I'm really having a problem here reconciling your claims here.
 

Davies

Legend
It always bugs me when players step up to play a cleric and then leave the best parts of playing a cleric - the religious aspects - on the table. It's boring as heck and gives me nothing to work with as a DM. Oh, you're a cleric is "Good"? What does that mean? "Well it means that I do good things while murder hoboing my way through your campaign, never once referencing my faith or religion while still getting to have all those juicy spells."

:erm:
Oh you're a cleric of "Pelor"? What does that mean? "Well, I means that I use this particular holy symbol while murder hoboing my way through your campaign, never once considering the implications of my faith or religion while still getting to have all those juicy spells."

Bad role-playing can happen whether you have the most well-developed cosmology in the universe, or none at all.
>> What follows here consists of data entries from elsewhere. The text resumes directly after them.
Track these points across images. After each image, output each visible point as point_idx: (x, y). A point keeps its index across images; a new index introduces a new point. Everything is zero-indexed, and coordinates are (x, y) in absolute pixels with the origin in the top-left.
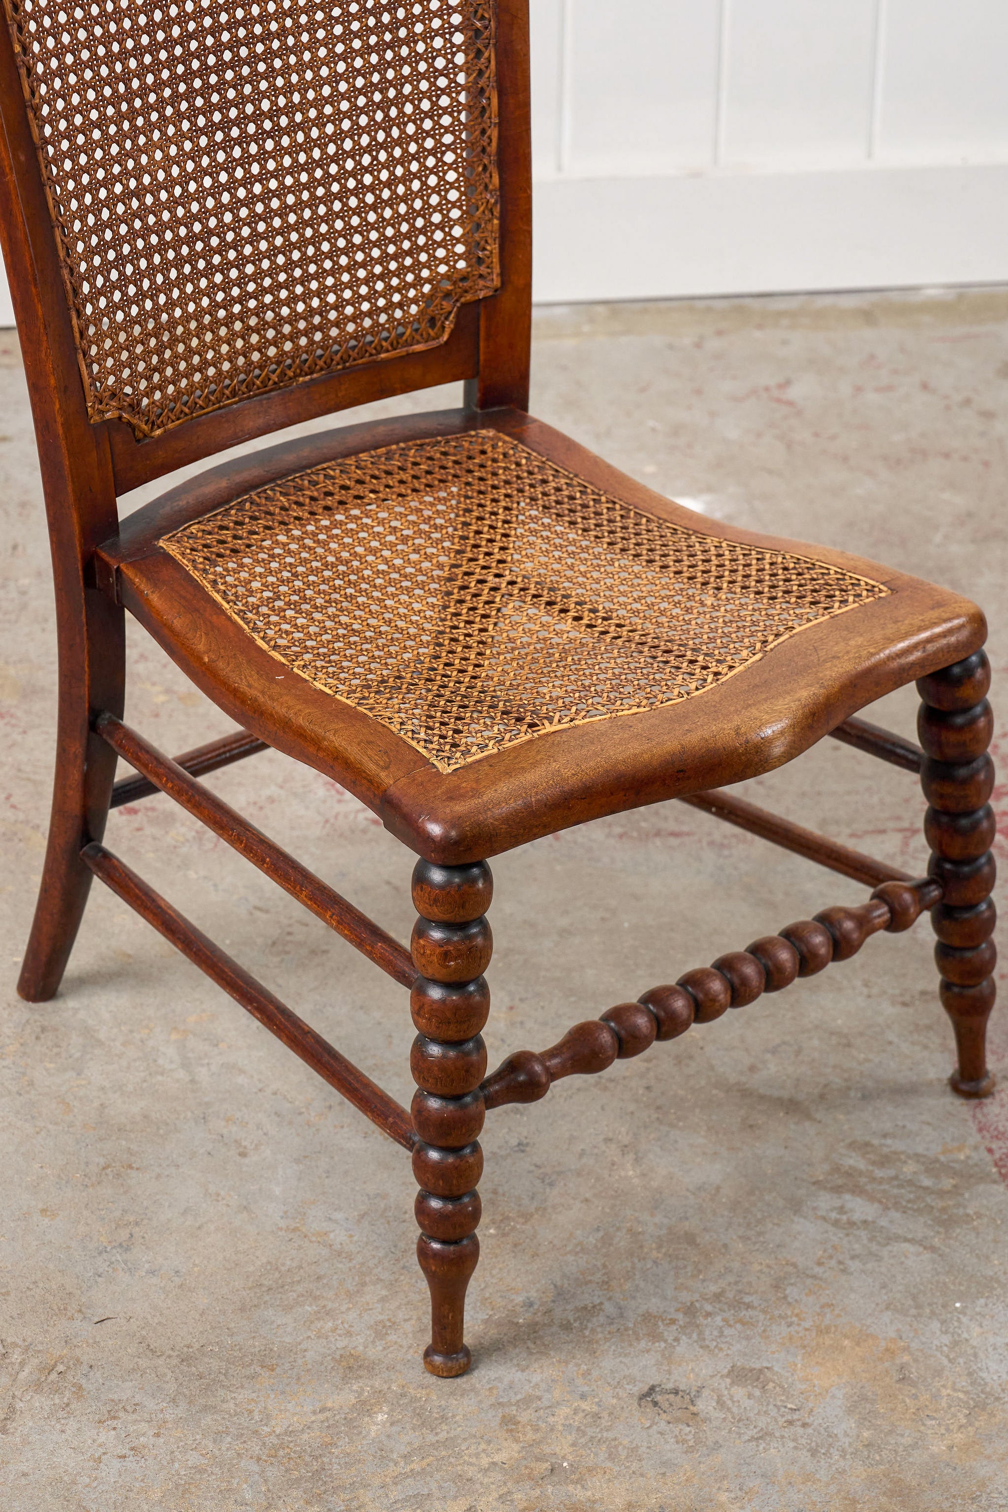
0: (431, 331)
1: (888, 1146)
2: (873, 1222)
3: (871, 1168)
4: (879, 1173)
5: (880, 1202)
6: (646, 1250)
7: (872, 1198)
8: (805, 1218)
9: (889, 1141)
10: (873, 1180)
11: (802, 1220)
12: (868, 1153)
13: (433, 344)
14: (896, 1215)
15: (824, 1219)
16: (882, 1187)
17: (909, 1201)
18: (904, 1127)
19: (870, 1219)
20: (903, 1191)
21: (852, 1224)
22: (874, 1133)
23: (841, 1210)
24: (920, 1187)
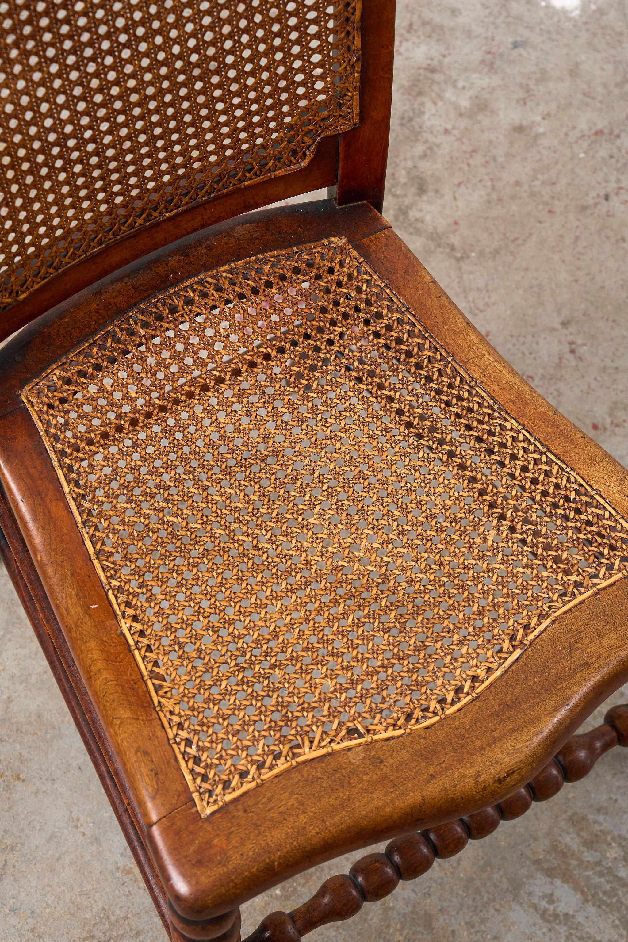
0: (292, 159)
1: (601, 824)
2: (573, 916)
3: (582, 849)
4: (588, 856)
5: (583, 893)
6: (392, 930)
7: (577, 888)
8: (521, 904)
9: (601, 818)
10: (581, 862)
11: (518, 908)
12: (582, 829)
13: (295, 167)
14: (592, 909)
15: (535, 907)
16: (587, 873)
17: (605, 893)
18: (616, 801)
19: (571, 913)
20: (603, 880)
21: (556, 916)
22: (591, 806)
23: (550, 898)
24: (616, 876)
And you're neglecting the middle, where the answer to "What does that mean?" is an hour-long lecture concerning the various historical figures who have influenced the discourse of the philosophy of Good, and the various practices that I, as a cleric of a philosophy of Good, undertake.

If you, as the GM, put the same amount of effort that you spend coming up with imaginary gods and their imaginary ceremony into developing a philosophy and its history, then maybe it will seem as vital and compelling. If not, then not.
 

Hussar

Legend
Again IME it’s generally an issue specifically that comes up when players want to play a cleric of a philosophy. It’s bad enough with standard clerics but at least you can generally point to some stuff in various source books to give a bit of a leg up.

But IME when a player insists they are a cleric of a philosophy, it’s done solely to bypass even the slightest hint that the dm might have even the remotest chance of having any influence over the character. Which generally means that Father Generic rides again. A character totally divorced from the setting that’s just a placeholder for a fighter with healing.